Andreas, Groll, Ley, Christophe, Schauberger, Gunther, Eetvelde, Hans V (2018-06-08). “Prediction of the FIFA World Cup 2018 – A random forest approach with an emphasis on estimated team ability parameters”. https://arxiv.org/pdf/1806.03208.pdf
This paper mainly focuses on the Random Forest Classifier approach to predicting the World Cup winner based on a collection of features that the authors of the paper aggregated into one dataset, and trained on. Due to the randomness of the Random Forest approach, they simulated the tournament 100,000 times, and ranked the most likely candidates of being the winner.
In terms of features, the paper nicely listed out 16 features organized by economic factors, sportive factors, home advantage, team structure, and coaching statistics. In the Economic factors, the GDP per capita and population are used as features. In the sportive factors, the FIFA ranking is used and the bookmakers odds are used. In terms of Home advantage, Host dummy variable is used and the Confederation/Continent of is also used. In terms of team structure, the variables used are: maximum number of teammates playing together from the same club in each national team, average age, number of champions league players, and foreign players. Finally, age and duration of tenure are used for the coach statistics.
In terms of data, this paper utilized the available data from FIFA from the past 8 World Cups, with the reasoning that older data is much obsolete and unnecessary. They also use the FIFA ranking dataset. Finally they use a team squad strength dataset, that was calculated with a separate Poisson ranking model.
As for their final model, they are approaching it as a classification problem of determining how many goals will be scored by the home and away team in a simulated World Cup Match.
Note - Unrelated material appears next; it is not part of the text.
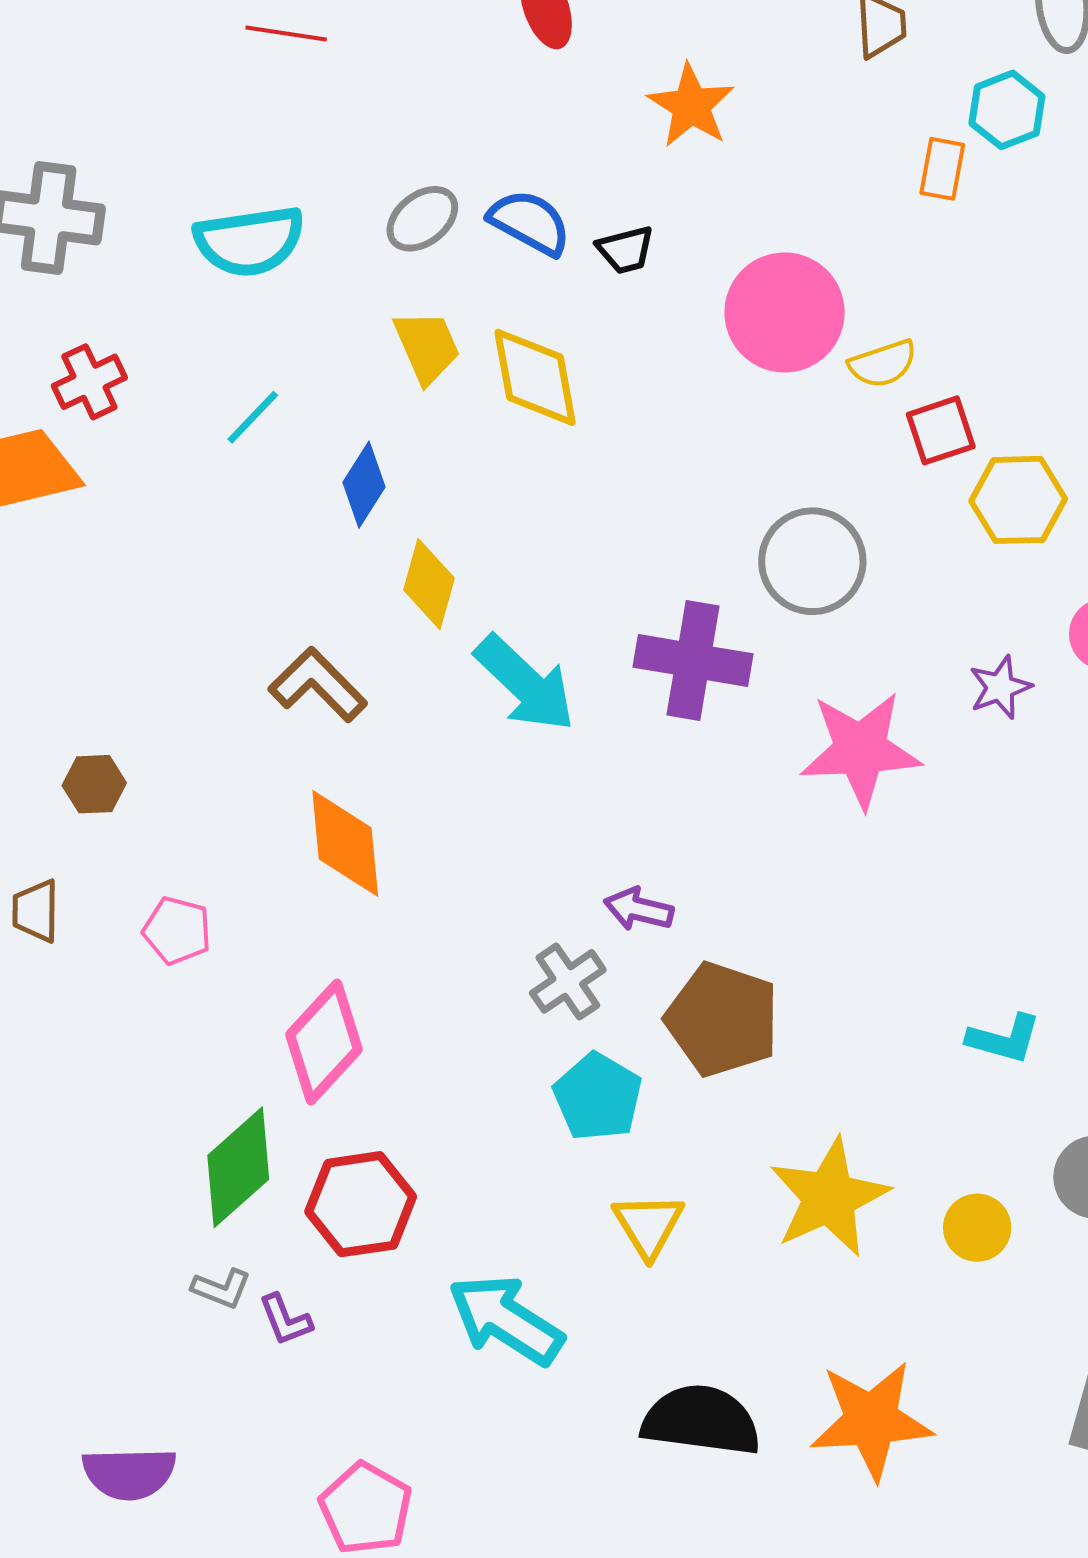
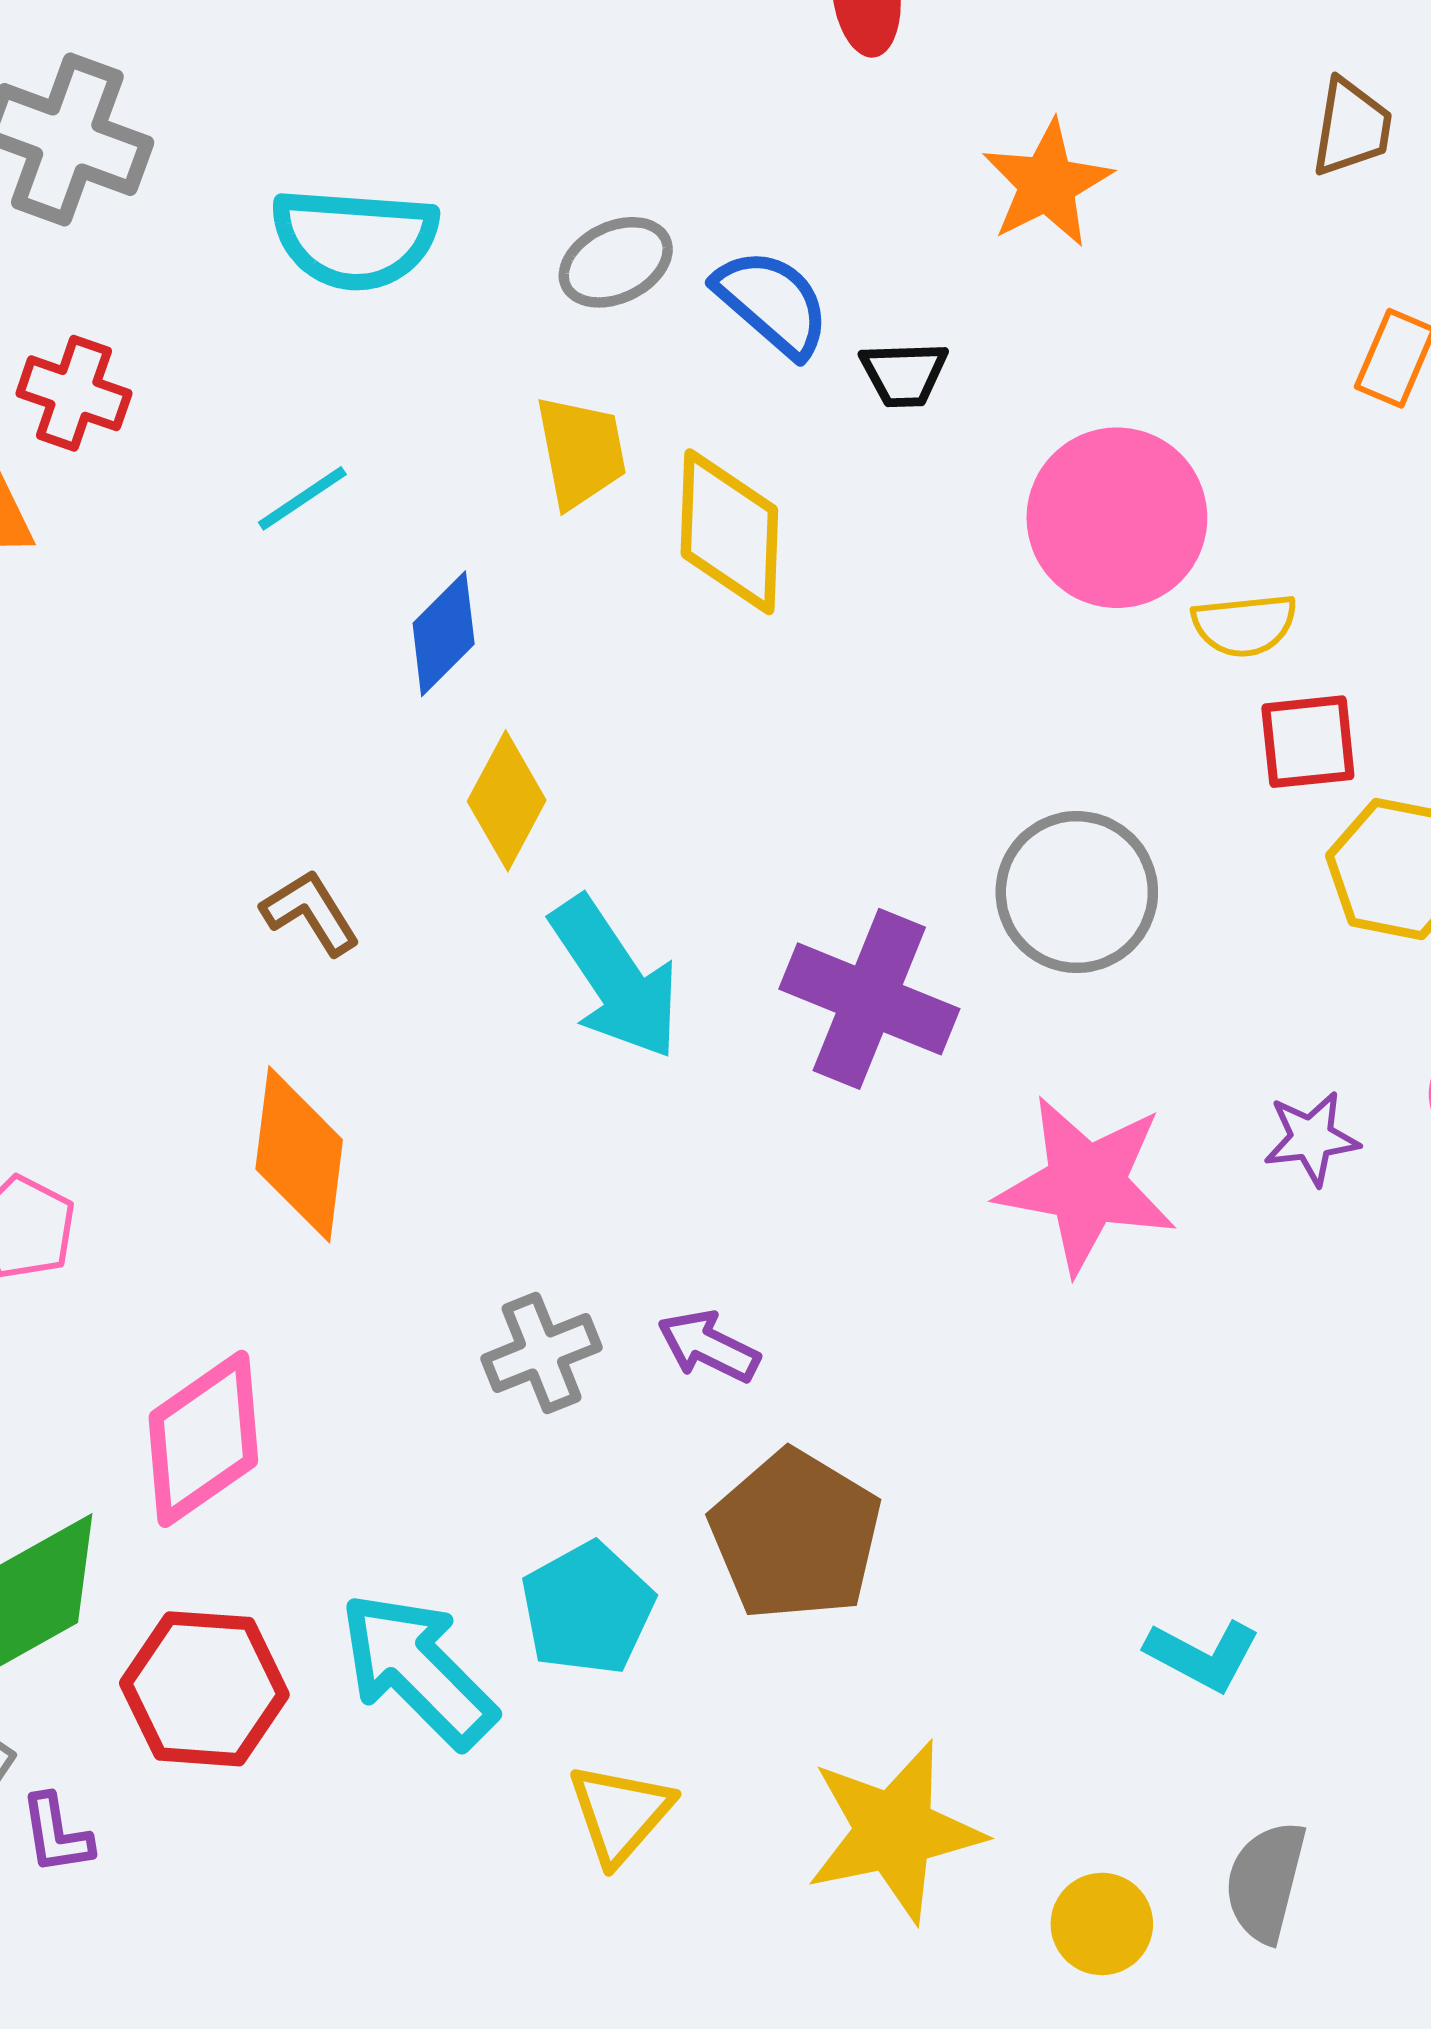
red cross: (89, 382) -> (74, 393), turned 32
brown L-shape: (318, 685) -> (311, 912), size x0.7
gray cross: (568, 981) -> (542, 1353), moved
cyan arrow: (506, 1320) -> (418, 1670), moved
They then created a variable importance chart, and found that the team ability was the most important variable in determining the outcome of a World Cup Match. They predicted that Spain was the most likely to win the world cup with a 17.8% chance, while Germany was less likely with 17.1%, and Brazil was even less likely with 12.3%.
Although most of the features chosen were through EDAs and general knowledge about football, some of our features were informed through the literature review. All three literatures have helped us to understand the significance and limitations of different models. First literature, “Probabilistic Forecasts for the 2018 FIFA World Cup Based on the Bookmaker Consensus Model”, gave us direction of using recent statistic and not relying only on past result statistics. Second literature, “On Elo Based Prediction Models for the FIFA World Cup”, gave us in-site about significance of model by using ranking as a dominant predictor. That helped us in our comparison approach of models with and without rankings. Third literature, “Prediction of the FIFA World Cup 2018 – A random forest approach with an emphasis on estimated team ability parameters”, helped us explore more features which was included in our models like Economic factors, location factors and player/team statistics. Furthermore, as Patrick mentioned, random forest turned out to be the best method for our predictive model, and this was also backed up by the literature.